TEXT BLOCK
☆ ☆ ☆ ☆ ☆
Heading out to sea

13 June 2017 | Story Katherine Hutchinson. Photos Jean Brundrit.
SEAmester takes postgraduate students from different South African universities on a learning experience in the marine sciences aboard the SA Agulhas II.
SEAmester takes postgraduate students from different South African universities on a learning experience in the marine sciences aboard the SA Agulhas II.

Some might say that the buzzword for UCT during 2016 was ‘transformation’. The head of the Department of Oceanography, Professor Isabelle Ansorge, heard the call to action and answered with the creation and launch of SEAmester.

SEAmester is South Africa’s first floating university classroom that unites students from diverse backgrounds and bonds them through their shared love for the ocean.

A group of six oceanography students from UCT will join 42 of their peers from 14 universities and institutes of technology across the country from 17 to 28 July on a 10-day research cruise to study ocean and atmospheric dynamics, how the oceans respond to a changing climate and to learn about the tools of the trade.
☆ ☆ ☆ ☆ ☆
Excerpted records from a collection

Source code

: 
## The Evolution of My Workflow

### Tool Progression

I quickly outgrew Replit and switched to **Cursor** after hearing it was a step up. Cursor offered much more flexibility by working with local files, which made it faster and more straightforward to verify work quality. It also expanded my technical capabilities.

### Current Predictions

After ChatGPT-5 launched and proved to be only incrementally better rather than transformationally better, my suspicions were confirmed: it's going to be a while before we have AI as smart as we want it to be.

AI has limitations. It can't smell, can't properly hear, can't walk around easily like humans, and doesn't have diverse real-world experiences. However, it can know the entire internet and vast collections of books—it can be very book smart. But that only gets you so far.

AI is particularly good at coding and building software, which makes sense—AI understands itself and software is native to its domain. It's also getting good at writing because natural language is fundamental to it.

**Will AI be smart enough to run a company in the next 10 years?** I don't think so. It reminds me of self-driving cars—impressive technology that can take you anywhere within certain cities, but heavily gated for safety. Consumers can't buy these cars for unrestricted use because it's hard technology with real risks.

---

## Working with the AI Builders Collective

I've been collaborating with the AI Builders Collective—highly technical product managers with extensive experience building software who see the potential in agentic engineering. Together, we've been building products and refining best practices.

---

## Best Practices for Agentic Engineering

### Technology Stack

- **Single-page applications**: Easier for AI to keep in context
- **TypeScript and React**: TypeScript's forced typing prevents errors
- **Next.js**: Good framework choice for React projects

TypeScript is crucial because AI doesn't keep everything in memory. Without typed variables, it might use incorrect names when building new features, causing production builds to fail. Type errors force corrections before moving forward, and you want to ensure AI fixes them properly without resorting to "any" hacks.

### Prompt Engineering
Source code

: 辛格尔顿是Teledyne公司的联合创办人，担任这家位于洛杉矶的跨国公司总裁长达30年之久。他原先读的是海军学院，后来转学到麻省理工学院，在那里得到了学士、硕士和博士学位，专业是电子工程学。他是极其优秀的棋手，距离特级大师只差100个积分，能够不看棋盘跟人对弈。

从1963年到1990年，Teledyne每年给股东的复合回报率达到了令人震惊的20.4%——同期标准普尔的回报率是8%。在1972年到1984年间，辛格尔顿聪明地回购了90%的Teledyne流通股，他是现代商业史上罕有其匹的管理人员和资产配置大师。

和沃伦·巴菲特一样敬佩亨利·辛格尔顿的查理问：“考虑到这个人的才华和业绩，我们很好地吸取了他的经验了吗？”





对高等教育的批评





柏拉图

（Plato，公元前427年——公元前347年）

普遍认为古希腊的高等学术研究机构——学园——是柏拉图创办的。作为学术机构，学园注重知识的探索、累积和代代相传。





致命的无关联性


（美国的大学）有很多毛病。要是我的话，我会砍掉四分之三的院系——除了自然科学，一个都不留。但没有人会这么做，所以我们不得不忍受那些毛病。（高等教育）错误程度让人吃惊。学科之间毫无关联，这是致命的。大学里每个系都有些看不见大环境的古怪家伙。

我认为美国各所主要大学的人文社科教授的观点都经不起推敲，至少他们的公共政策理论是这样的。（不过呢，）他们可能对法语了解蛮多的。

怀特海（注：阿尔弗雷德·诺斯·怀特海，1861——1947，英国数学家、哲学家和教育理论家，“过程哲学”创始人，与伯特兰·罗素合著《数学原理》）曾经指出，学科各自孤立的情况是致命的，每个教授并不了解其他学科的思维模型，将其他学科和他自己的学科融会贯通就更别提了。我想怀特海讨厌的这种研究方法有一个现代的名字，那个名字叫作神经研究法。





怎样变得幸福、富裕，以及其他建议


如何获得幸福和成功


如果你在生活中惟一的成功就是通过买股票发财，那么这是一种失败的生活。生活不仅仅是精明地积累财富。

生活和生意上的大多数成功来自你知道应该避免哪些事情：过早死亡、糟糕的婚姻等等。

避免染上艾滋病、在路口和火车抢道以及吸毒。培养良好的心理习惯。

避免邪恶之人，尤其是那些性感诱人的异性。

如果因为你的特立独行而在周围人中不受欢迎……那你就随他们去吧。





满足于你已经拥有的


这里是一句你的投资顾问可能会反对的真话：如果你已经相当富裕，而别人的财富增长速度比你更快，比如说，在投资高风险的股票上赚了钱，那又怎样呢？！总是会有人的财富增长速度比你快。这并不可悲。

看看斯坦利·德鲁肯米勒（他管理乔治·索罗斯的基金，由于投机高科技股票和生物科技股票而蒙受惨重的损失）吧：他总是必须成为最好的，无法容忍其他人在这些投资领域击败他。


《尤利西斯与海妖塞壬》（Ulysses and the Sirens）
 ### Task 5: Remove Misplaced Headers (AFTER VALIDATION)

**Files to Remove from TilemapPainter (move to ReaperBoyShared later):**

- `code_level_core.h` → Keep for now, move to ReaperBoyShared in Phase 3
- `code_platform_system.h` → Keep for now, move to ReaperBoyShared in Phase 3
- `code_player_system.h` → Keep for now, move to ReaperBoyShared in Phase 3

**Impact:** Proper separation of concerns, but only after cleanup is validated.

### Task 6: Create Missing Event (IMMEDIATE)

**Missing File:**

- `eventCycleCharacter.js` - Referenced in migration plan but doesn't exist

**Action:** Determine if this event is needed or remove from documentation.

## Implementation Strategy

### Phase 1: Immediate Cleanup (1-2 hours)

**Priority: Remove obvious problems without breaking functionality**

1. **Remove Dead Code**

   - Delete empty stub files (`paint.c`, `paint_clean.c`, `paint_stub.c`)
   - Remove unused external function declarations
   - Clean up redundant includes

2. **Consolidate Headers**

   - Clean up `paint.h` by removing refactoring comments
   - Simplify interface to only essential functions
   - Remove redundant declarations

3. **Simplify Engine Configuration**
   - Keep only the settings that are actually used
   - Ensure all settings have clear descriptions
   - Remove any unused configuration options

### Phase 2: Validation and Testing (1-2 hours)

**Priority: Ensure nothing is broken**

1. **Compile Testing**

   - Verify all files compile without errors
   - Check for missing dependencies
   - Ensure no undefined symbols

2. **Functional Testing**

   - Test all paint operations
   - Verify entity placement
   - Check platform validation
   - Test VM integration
☆ ☆ ☆ ☆ ☆
YOUR TASKS
1. Pick out each line of the listing that contains the string "Check", and copy those lines.
2. Take the SEAmester article further by writing what comes after its final sentence.
The SEAmester article and the listing are unrelated to each other.

ANSWERS TO THE EXERCISE
1.
   - Check for missing dependencies
   - Check platform validation

2.
For the majority of the students participating in SEAmester, this will be their first time at sea.

The entire voyage and each student’s participation is funded by the Department of Science and Technology with the aim of empowering young scientists and building their knowledge and understanding of how the ocean is responding to climate change.

SEAmester offers a choice of two separate programmes: “Tools of the trade” and “Oceans in a changing climate”.

“I have chosen the ‘Tools of the trade’ course in the hopes of gaining hands-on experience with oceanographic equipment and enhancing my knowledge of ways in which we can observe and collect data from the ocean,” says UCT honours student, and 2017 SEAmester attendee, Sean Evans.

Evans has been to sea before but on a smaller vessel and admits that he is prone to seasickness but says that he has “figured out that nibbling on ginger biscuits is the solution to most things in life and it seemed to work”.

He says that if he could “give one word to describe being on a ship it would be ‘confined’, which has a negative connotation, but when you are there to meet new people and exchange ideas it can be one of the largest benefits to a programme such as this”.

The floating classroom

Finding their sea legs – Raquel Flynn, an honours student in the Department of Oceanography at UCT, orientating students on deck during the 2016 SEAmester voyage.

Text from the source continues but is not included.